In conclusione, pur nello sviluppo ancora embrionale del tema, è possibile mettere sul tavolo alcune considerazioni.
In primo luogo, vi è un ampio dibattito in merito al tema delle piattaforme e dei possibili metaversi, e mentre molte realtà si rifanno alle piattaforme centralizzate e decentralizzate per intercettare i pubblici che già le frequentano, molte altre sviluppano un proprio metaverso.
E’ perlomeno auspicabile che, a tendere, il tema dell’interoperabilità tra questi mondi – perlomeno a livello di abilitatori tecnologici e protocolli di comunicazione –assuma un ruolo centrale.
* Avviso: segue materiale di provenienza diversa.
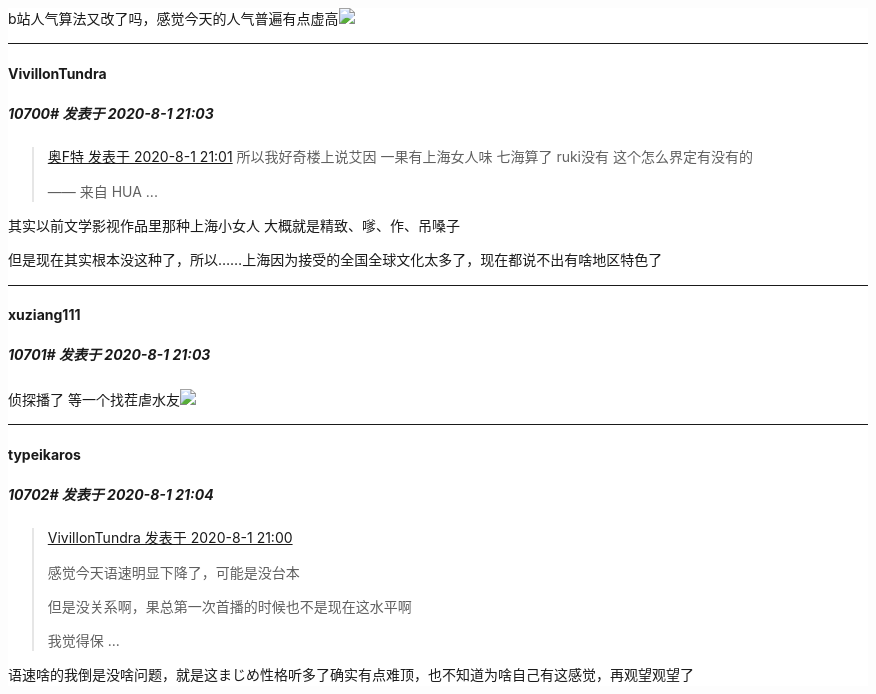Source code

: 


b站人气算法又改了吗，感觉今天的人气普遍有点虚高<img src="https://static.saraba1st.com/image/smiley/face2017/009.gif" referrerpolicy="no-referrer">







-----

####  VivillonTundra  
##### 10700#       发表于 2020-8-1 21:03



<blockquote><a href="httphttps://bbs.saraba1st.com/2b/forum.php?mod=redirect&amp;goto=findpost&amp;pid=48286853&amp;ptid=1950425" target="_blank">奥F特 发表于 2020-8-1 21:01</a>
所以我好奇楼上说艾因 一果有上海女人味 七海算了 ruki没有 这个怎么界定有没有的

—— 来自 HUA ...</blockquote>
其实以前文学影视作品里那种上海小女人 大概就是精致、嗲、作、吊嗓子

但是现在其实根本没这种了，所以……上海因为接受的全国全球文化太多了，现在都说不出有啥地区特色了







-----

####  xuziang111  
##### 10701#       发表于 2020-8-1 21:03




侦探播了 等一个找茬虐水友<img src="https://static.saraba1st.com/image/smiley/face2017/066.png" referrerpolicy="no-referrer">







-----

####  typeikaros  
##### 10702#       发表于 2020-8-1 21:04



<blockquote><a href="httphttps://bbs.saraba1st.com/2b/forum.php?mod=redirect&amp;goto=findpost&amp;pid=48286845&amp;ptid=1950425" target="_blank">VivillonTundra 发表于 2020-8-1 21:00</a>

感觉今天语速明显下降了，可能是没台本

但是没关系啊，果总第一次首播的时候也不是现在这水平啊

我觉得保 ...</blockquote>
语速啥的我倒是没啥问题，就是这まじめ性格听多了确实有点难顶，也不知道为啥自己有这感觉，再观望观望了

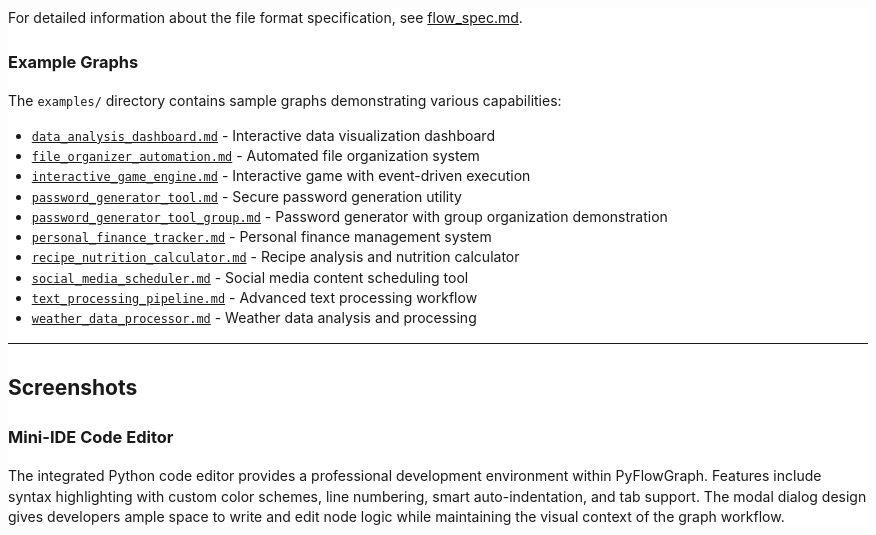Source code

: For detailed information about the file format specification, see [flow_spec.md](flow_spec.md).

### Example Graphs

The `examples/` directory contains sample graphs demonstrating various capabilities:

* [`data_analysis_dashboard.md`](examples/data_analysis_dashboard.md) - Interactive data visualization dashboard
* [`file_organizer_automation.md`](examples/file_organizer_automation.md) - Automated file organization system
* [`interactive_game_engine.md`](examples/interactive_game_engine.md) - Interactive game with event-driven execution
* [`password_generator_tool.md`](examples/password_generator_tool.md) - Secure password generation utility
* [`password_generator_tool_group.md`](examples/password_generator_tool_group.md) - Password generator with group organization demonstration
* [`personal_finance_tracker.md`](examples/personal_finance_tracker.md) - Personal finance management system
* [`recipe_nutrition_calculator.md`](examples/recipe_nutrition_calculator.md) - Recipe analysis and nutrition calculator
* [`social_media_scheduler.md`](examples/social_media_scheduler.md) - Social media content scheduling tool
* [`text_processing_pipeline.md`](examples/text_processing_pipeline.md) - Advanced text processing workflow
* [`weather_data_processor.md`](examples/weather_data_processor.md) - Weather data analysis and processing

---

## Screenshots

### Mini-IDE Code Editor

The integrated Python code editor provides a professional development environment within PyFlowGraph. Features include syntax highlighting with custom color schemes, line numbering, smart auto-indentation, and tab support. The modal dialog design gives developers ample space to write and edit node logic while maintaining the visual context of the graph workflow.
In secondo luogo, pur avendo affermato che esistono vari casi in cui esiste un potenziale bisogno, ciò non è sufficiente a identificare un profilo di utilità delle soluzioni già sviluppate; ciò significa che il successo e, ancor prima, la ragion stessa dell’esistenza di una soluzione sviluppata da un’organizzazione sul metaverso dipenda dal tipo e dalla rilevanza di problema che essa miri a risolvere. Molto spesso gli abilitatori tecnologici portano gli agenti economici a sviluppare soluzioni senza specificare il problema che risolvono, e questa rappresenta da sempre la principale causa di fallimento delle iniziative di innovazione.
Infine, focalizzandosi sulle applicazioni di marketing, si evidenzia come la persistenza della presenza di un brand su un metaverso, quale che esso sia, richiede una capacità ancora maggiore di quanto non avvenuto con il web 1.0 e il web 2.0 di creazione continua di contenuti. Non a caso, le realtà che stanno cavalcando l’onda del metaverso con consistenza e continuità, sono spesso società di creazione di contenuti ed entertainment con iniziative legate al lancio di nuovi film o serie. Le imprese sono strutturalmente preposte alla creazione di prodotti e servizi, e non alla creazione di contenuti e per questo motivo hanno demandato nel tempo questa attività a un sistema sempre più ampio di agenzie e terze parti.
Molto probabilmente, una delle grandi sfide del metaverso per le imprese riguarderà la capacità di sviluppo di processi di creazione di contenuti in house, e questa sarebbe a tutti gli effetti una rivoluzione nei modelli di business, modificando il sistema di relazione con il mercato, gli asset e le risorse chiave in house e il sistema dei partner-chiave per lo sviluppo della value proposition.